I'm not a fan of monetary compensation for non-monetary losses. The police should cover the cost of the funeral arrangements and little more. Beyond that, the parents only need to know the offenders suffer for their mistake.
Dec '10
Re: And Justice For Some
I seem to remember that during the Vietnam war we would compensate a family more for the accidental death of a water-buffalo than we would for the accidental death of a child. Does anybody else remember this?
Jul '10
Re: And Justice For Some
The cop got a fine, btw.
I think this explains a good bit:
Kerem Akdoğan, a lawyer for the family, claimed that the decision was made because “the dead child was Kurdish and the killer is a police [officer],” daily Taraf reported, adding that the case reveals the opinions held by state officials about Southeast Anatolia.
Maybe the criminal & civil rulings would've been the same if the kid had been a Turk. But I'm betting against.
The next time some poor Palestinian or Lebanese kid is killed because Hamas or Hezbollah thugs put them in harms way, and Turkey denounces Israel, this decision should be shoved in their faces.

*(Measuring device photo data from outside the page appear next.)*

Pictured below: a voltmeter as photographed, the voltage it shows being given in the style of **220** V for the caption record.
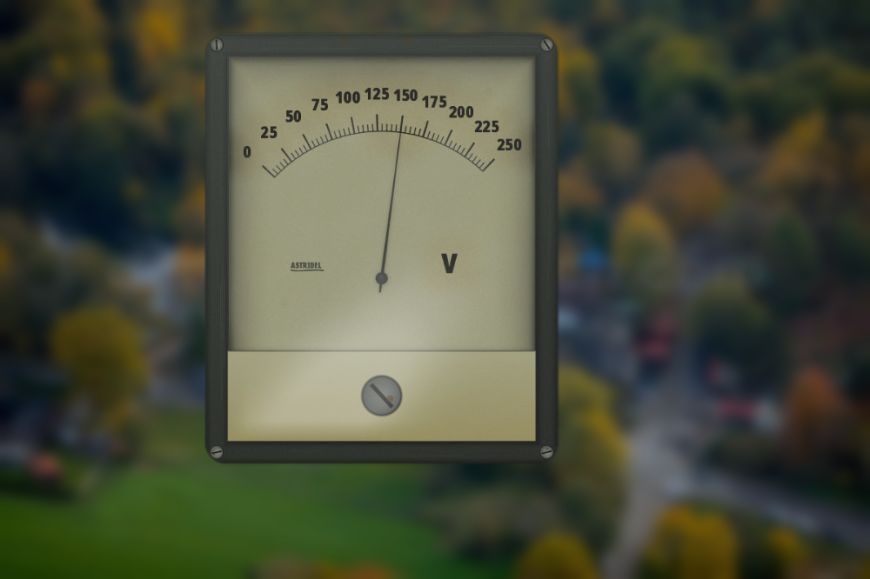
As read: **150** V
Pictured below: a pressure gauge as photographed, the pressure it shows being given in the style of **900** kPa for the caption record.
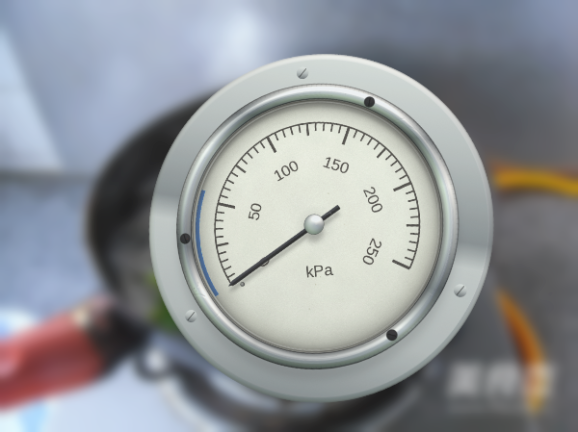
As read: **0** kPa
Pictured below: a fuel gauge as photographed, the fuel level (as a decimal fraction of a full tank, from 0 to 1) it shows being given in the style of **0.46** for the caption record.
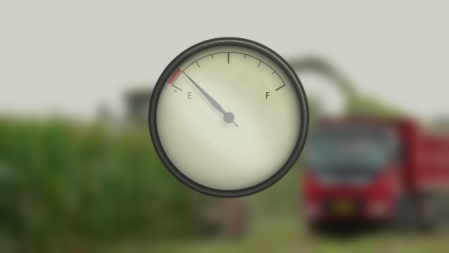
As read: **0.125**
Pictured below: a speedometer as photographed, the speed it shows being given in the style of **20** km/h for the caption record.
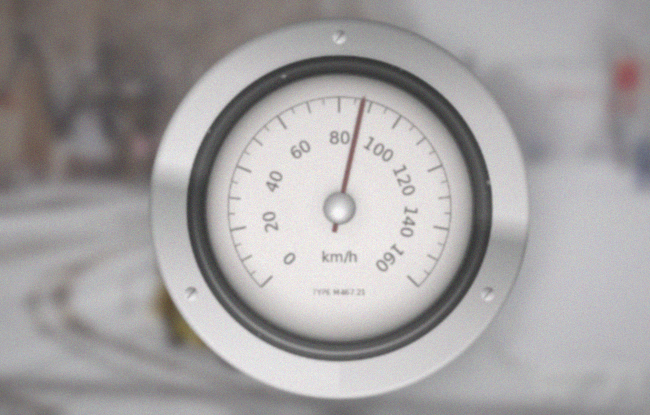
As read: **87.5** km/h
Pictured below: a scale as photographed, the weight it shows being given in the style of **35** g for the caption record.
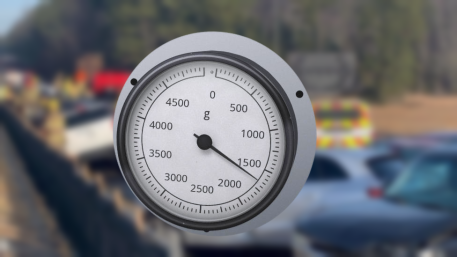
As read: **1650** g
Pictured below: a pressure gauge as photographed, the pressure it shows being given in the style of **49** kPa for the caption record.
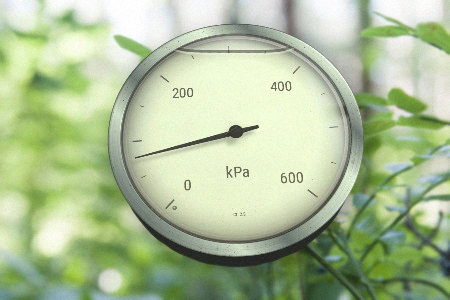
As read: **75** kPa
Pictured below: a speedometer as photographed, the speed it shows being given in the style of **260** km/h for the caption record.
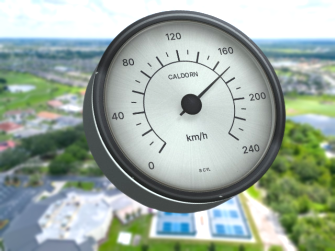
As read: **170** km/h
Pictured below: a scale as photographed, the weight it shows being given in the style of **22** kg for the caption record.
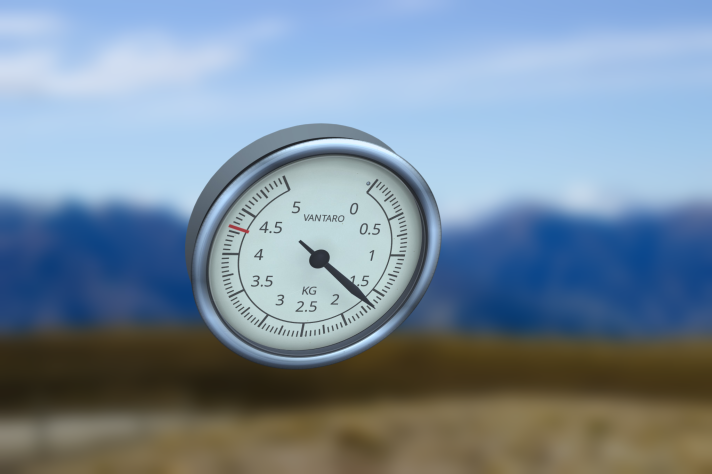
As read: **1.65** kg
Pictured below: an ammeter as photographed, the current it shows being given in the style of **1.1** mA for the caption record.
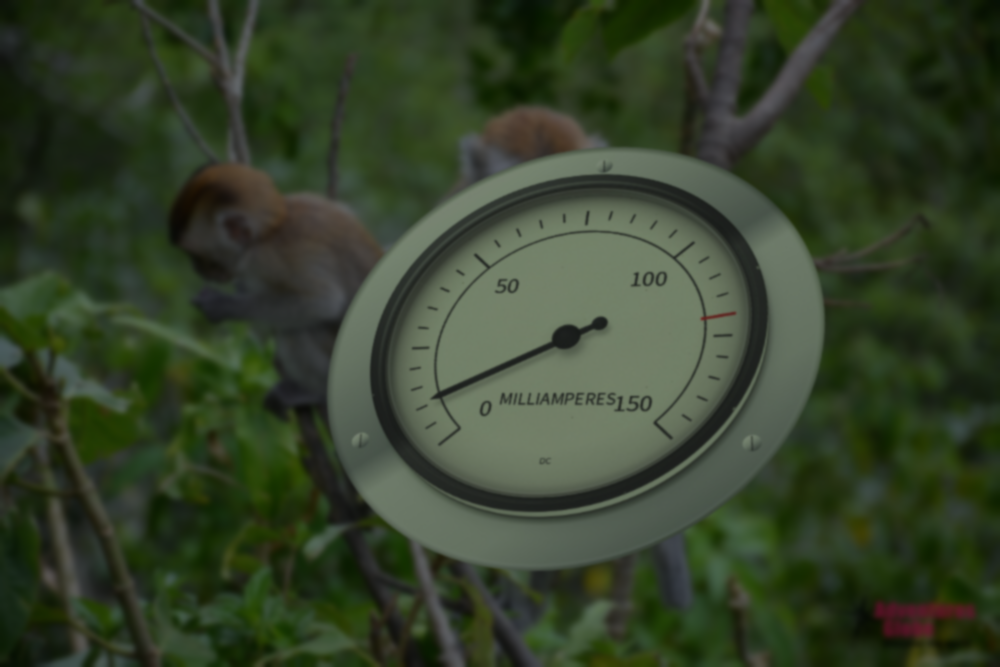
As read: **10** mA
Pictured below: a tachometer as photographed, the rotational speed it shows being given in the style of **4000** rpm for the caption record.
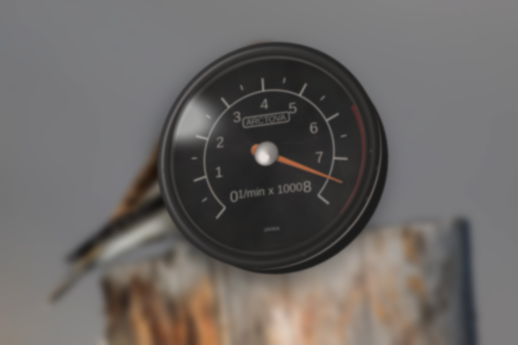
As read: **7500** rpm
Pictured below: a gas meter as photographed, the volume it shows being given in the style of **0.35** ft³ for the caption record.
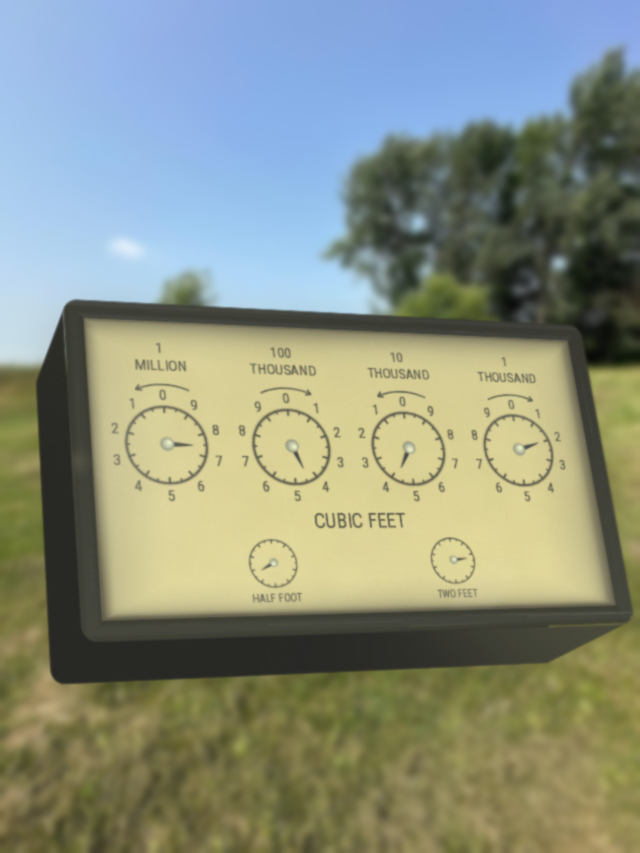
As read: **744200** ft³
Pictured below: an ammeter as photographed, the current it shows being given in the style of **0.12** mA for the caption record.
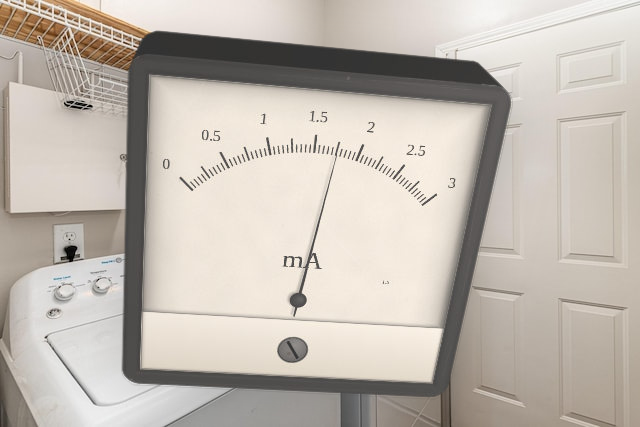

Then they should be told to sit down and shut-up until they recognize 5-year-old Kurds as humans.
May '10
Re: And Justice For Some
This court must subscribe to Ezekiel Emmanuel's "Complete Lives System." (Scroll to the graph, which says it all.)
We'll get there.
Nov '10
Re: And Justice For Some
The Turkish princes have not read Machiavelli, or have not read him well, apparently.
Edited on Jan 29, 2011 at 9:16amDec '10
Re: And Justice For Some
Claire Berlinski, Ed.
The ordinary Turk's faith in the justice system is about what you'd expect given stories like this. I expect these parents feel exactly the way you would if this happened to you. · Jan 29 at 8:58am
The parents do - they went to court to seek justice for their child - but the court plainly does not. If the legal system still holds the view that a five-year-old is semi-disposable, that is a pretty damning indictment of the retrograde values enshrined in the Turkish legal system.
Unless, as Palaeologus indicates, the court ruling is just evidence that it's open season in Turkey on Kurds of all ages.
Jun '10
Re: And Justice For Some
As the grandfather of two four-year-old grandsons (and the father of five adults who were once four-year-olds), I found this report appalling.
My mother lost a child in infancy--she's 85 years old and although my brother died 62 years ago (before I was born), she still feels pain.
Life goes on after the death of a child, but there is a hole that can never be filled.
Edited on Jan 29, 2011 at 9:24amJul '10
Re: And Justice For Some
Thanks for the link, Scott. I hadn't seen that before.
One of the most obnoxious aspects of these "scarce resource allocation" plans is that their socialist means lead to greater shortages, and so they inevitably become more draconian over time.
Re: And Justice For Some
Palaeologus:
Maybe the criminal & civil rulings would've been the same if the kid had been a Turk. But I'm betting against.
The child was a Turk. All citizens of Turkey are Turks. (Kurds until recently did not officially exist--they were "mountain Turks.")
Without knowing more about the story, I don't want to say categorically that this hinged on discrimination against ethic Kurds. It could be all sorts of things. But I can say very categorically that the justice system here is massively dysfunctional, and that I doubt very much a judge would have said such a thing or ruled in such a way had the child of a powerful politician been killed.
Re: And Justice For Some
Living in Turkey has completely changed my perspective on this. I've come to favor stratospheric punitive judgments for negligence that results in this kind of tragedy. It would take me a long time to explain why, so I'll save it for a post at some point in the future. Suffice to say I've really come to appreciate how important it is that people connect carelessness with a high likelihood of financial ruin. That prospect concentrates certain kinds of minds wonderfully.